I’ve been having trouble focusing lately. I keep feeling
overcome by this urge to do something exciting, meet someone new, go somewhere far
away. It’s the kind of restlessness that keeps me up at ungodly hours of the
night, my body exhausted and surrendered to my covers, but my mind flickering with
little flame-thoughts that lick their way around my sanity, spitting and
burning and sparking…
The flame-thoughts scurry away when the sun comes up – as
if humbled by its superior glow – but the restlessness remains. It is difficult
to satiate a feeling when its origin is unknown, but some things can curb the
worst of it: a busy day in the lab, a blurry night drowned in liquor, a new
tattoo. But late nights at work have ceased to be productive. And the louder
the bar, the lonelier the quiet walk home. The tattoo, though permanent, gave
the most ephemeral satisfaction of all.
Sometimes the inside of me feels like it is aggressively unraveling
– not falling apart, but rather, untangling into different versions of me that
are trying to coexist within the same small body.
It does not feel safe walking around as if I will
detonate at any second.
I crave the exhilaration of detonating every second.
The restlessness makes me look everywhere, searching
wildly for something that will make it go away.
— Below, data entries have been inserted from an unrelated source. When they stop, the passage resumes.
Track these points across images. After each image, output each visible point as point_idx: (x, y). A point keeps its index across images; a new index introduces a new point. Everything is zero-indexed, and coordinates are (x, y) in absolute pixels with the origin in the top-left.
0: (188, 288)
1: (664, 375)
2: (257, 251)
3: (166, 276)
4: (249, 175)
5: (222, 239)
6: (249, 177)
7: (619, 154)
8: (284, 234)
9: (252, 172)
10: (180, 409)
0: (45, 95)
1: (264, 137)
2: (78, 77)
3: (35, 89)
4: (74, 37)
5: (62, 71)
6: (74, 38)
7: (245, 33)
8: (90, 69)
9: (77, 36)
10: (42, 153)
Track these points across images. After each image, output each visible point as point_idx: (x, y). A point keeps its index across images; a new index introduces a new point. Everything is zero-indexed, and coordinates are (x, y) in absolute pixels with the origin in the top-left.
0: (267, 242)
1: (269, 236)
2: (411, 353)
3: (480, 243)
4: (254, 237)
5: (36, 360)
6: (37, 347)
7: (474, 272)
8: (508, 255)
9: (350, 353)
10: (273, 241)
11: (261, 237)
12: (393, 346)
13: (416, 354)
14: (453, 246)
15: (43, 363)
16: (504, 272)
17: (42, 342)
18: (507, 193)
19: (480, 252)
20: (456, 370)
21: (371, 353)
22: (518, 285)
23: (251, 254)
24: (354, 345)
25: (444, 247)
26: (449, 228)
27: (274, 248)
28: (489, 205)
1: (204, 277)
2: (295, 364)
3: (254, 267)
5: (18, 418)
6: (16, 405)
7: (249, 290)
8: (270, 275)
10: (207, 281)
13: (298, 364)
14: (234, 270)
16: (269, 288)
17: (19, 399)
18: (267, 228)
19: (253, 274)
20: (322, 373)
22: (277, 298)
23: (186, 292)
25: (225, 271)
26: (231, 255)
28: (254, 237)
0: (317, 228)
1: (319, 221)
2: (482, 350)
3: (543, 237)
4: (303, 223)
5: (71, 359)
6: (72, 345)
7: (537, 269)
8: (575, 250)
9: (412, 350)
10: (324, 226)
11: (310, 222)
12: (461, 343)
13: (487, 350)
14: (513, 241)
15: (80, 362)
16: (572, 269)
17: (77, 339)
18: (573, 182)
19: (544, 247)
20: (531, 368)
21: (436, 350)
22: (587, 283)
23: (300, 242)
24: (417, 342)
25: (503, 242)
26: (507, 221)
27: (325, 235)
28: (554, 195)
Worst of all, the restlessness makes
me look into myself, and I don’t like what I see. I see someone who uses other
people to feel whole again, yet rejects anyone who gets too close. I see
someone who loves the feeling of falling for someone new, but bristles at the
idea of any sort of real commitment. I see someone who uses novelty as a tether
to sanity, chasing new people and new interests, right up until the moment they
are not new anymore.
The restlessness is all-consuming. It makes every day
feel like an endless climb where the higher I go, the farther the sky seems.
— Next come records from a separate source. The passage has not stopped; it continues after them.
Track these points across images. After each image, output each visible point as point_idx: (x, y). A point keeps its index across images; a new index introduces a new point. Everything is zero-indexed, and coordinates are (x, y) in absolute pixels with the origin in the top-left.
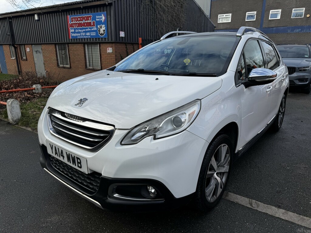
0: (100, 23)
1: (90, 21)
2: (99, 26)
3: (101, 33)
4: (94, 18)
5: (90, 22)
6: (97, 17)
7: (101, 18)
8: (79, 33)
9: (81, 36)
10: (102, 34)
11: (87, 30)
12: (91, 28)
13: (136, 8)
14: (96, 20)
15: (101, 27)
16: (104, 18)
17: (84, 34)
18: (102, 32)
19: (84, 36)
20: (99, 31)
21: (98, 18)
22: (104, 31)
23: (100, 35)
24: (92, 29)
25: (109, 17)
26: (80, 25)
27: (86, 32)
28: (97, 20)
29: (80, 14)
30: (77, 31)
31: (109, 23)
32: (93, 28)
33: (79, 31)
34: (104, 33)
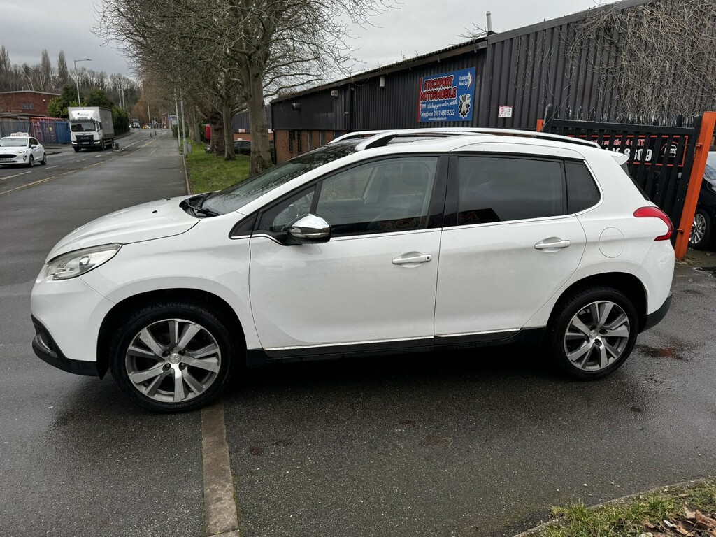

The more I want, the more I get, and the more I get bored. As each day ends, I crawl
into bed with this immense feeling of chronic dissatisfaction. The
flame-thoughts come back, and sometimes they are hurtful.
You are scared to
be alone because it is easier to make other people like you than to make you
like you, they tell me.
You take everything
and everyone for granted. Why do you want more when you already have it all? they
ask me. I don’t respond.
I try to close my eyes, as if the shutting of my eyelids
will seal these flame-thoughts inside my head, denying them of oxygen, but they
continue to spit and burn and spark and spit and burn…
And the truth is, I don’t think I’m ready to extinguish
them just yet. As much as I hate the restlessness, I am more afraid of the
stillness. Somehow…that would feel too much like settling. Giving in. Being
tamed.
As much as I hate the restlessness, it sometimes feels like freedom.
As much as I hate the restlessness, it sometimes feels like freedom.